In other words, the mound works like a giant lung. This mode of ventilation differs radically from that of modern humans buildings where fresh air is pumped through pipes to reject the stale air outside. Scott Turner is convinced that there are lessons to be learned from the construction method for termite mounds.

We should not design the walls as barriers to prevent outside air from getting inside, but rather as flexible and permeable interfaces that govern the exchange of heat and air between the inside and outside. "Instead of opening a window to let in fresh air, what are the walls that play this role, but by careful filtering the air as in the mounds," he said.

The ideas of the expert - and many others - were discussed during a workshop on the architecture of insects held in Venice in 2009 by Guy Théraulaz. The purpose of this meeting was to gather knowledge from various professions, the entomologist to the architect. "Common features began to emerge, said Scott Turner.

Many biologists believed that architects had to learn a lot from us. I think the reverse is also true. "One of the topics of discussion was the ability of termites to adapt their structures to local conditions. In very hot climates, for example, termite mound bury them deeply in this vast heat sink that is the ground, a very effective way to control the temperature.

Other species maintain moisture by depositing a mixture of wood and grass chewed on the mound this mixture acts like a giant sponge, able to release or absorb up to 80 liters of water to offset changes humidity inside the nest. Such a method could be used to moisten the buildings in hot and dry areas by placing water tanks in their foundations.

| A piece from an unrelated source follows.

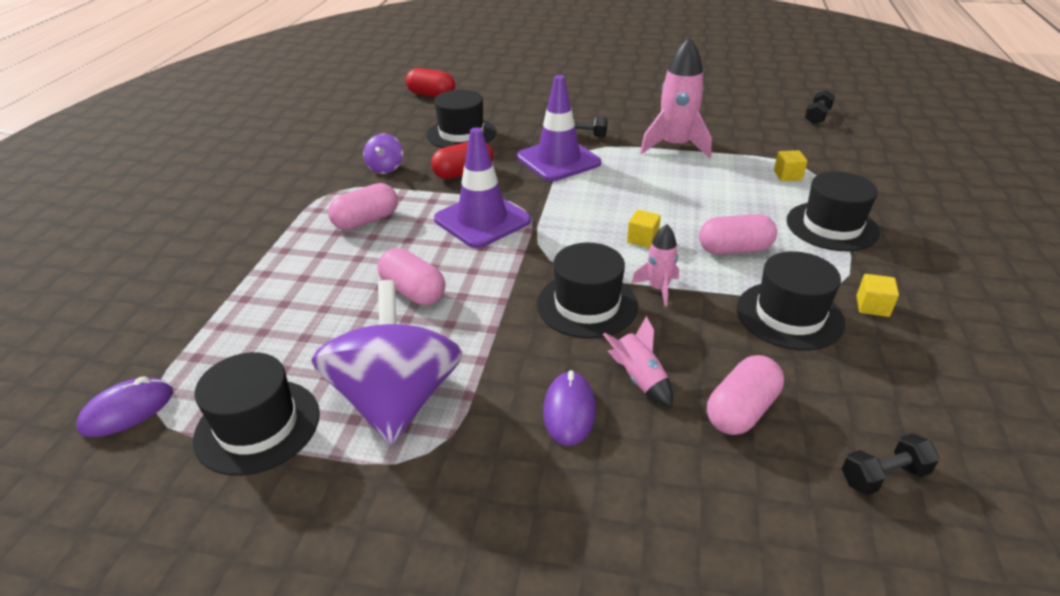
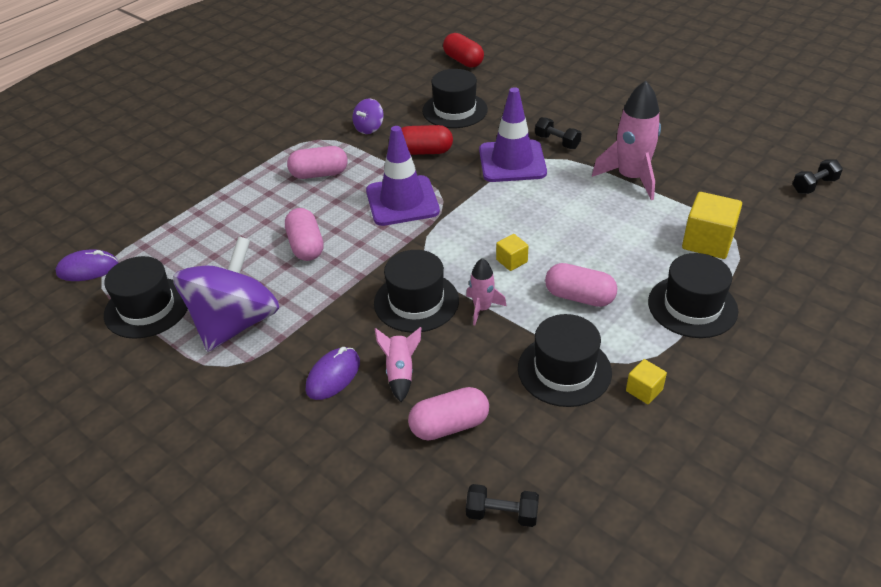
camera: 30 degrees right, 5 degrees up
(787, 175) = (707, 242): yellow cube -> yellow cube, size x1.89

"Now that we better understand this regulatory process, new horizons open before us to develop biological design principles", welcomes Scott Turner. One could also draw on methods of construction employed by insects. The paper wasp, so named because of the fibrous material it uses to shape its rays, is one of the insects that nest building has been most studied.

The spokes are made of tubular cells and hexagonal sections, even though their designs are extremely varied, their configuration is not a coincidence. To understand the mode of construction beams, Guy Theraulaz and his colleagues gave chewing wasps paper of different colors for each stage of nest building.

It showed that the wasps observe building regulations based on the configuration of neighboring cells. "For example, they prefer to add cells to a corner rather than start a new row," said French researcher. None of the wasps have a clue what will be the final structure, but by following a set of rules - shaped by evolution and maximizing the chances of survival of insects - the group manages to build a nest very well designed .

Termites arrive at a similarly satisfactory using chemical signals called pheromones. Chewing pellets ground to form a kind of cement, workers release a chemical that, for a few minutes, may be perceived by those who are in their immediate vicinity. It follows a chain reaction in which more pillar rises, it becomes a major source of pheromones and more termites are encouraged to add more mud.

This process is contrary to the idea of design and control of human and make a plan by an architect and stick scrupulously. But Scott Turner believes that if technological advances allow us, we could adopt more similar to those of these insects. "There are huge opportunities," says he, for robotics, which could create networks of agents connected by a decentralized information that can reshape the structure of the building depending on local conditions.

"Such an assumption may seem fanciful but it's just a return to old practices of human organic construction and design of habitat, in which additions and modifications were made piecemeal in response to circumstances. Termites are often faced with similar problems of housing and we respond more effectively and sustainably.

"A mound is in many respects as alive as the termites that build it", said Scott Turner. Perhaps the buildings of the human will they too in the near future.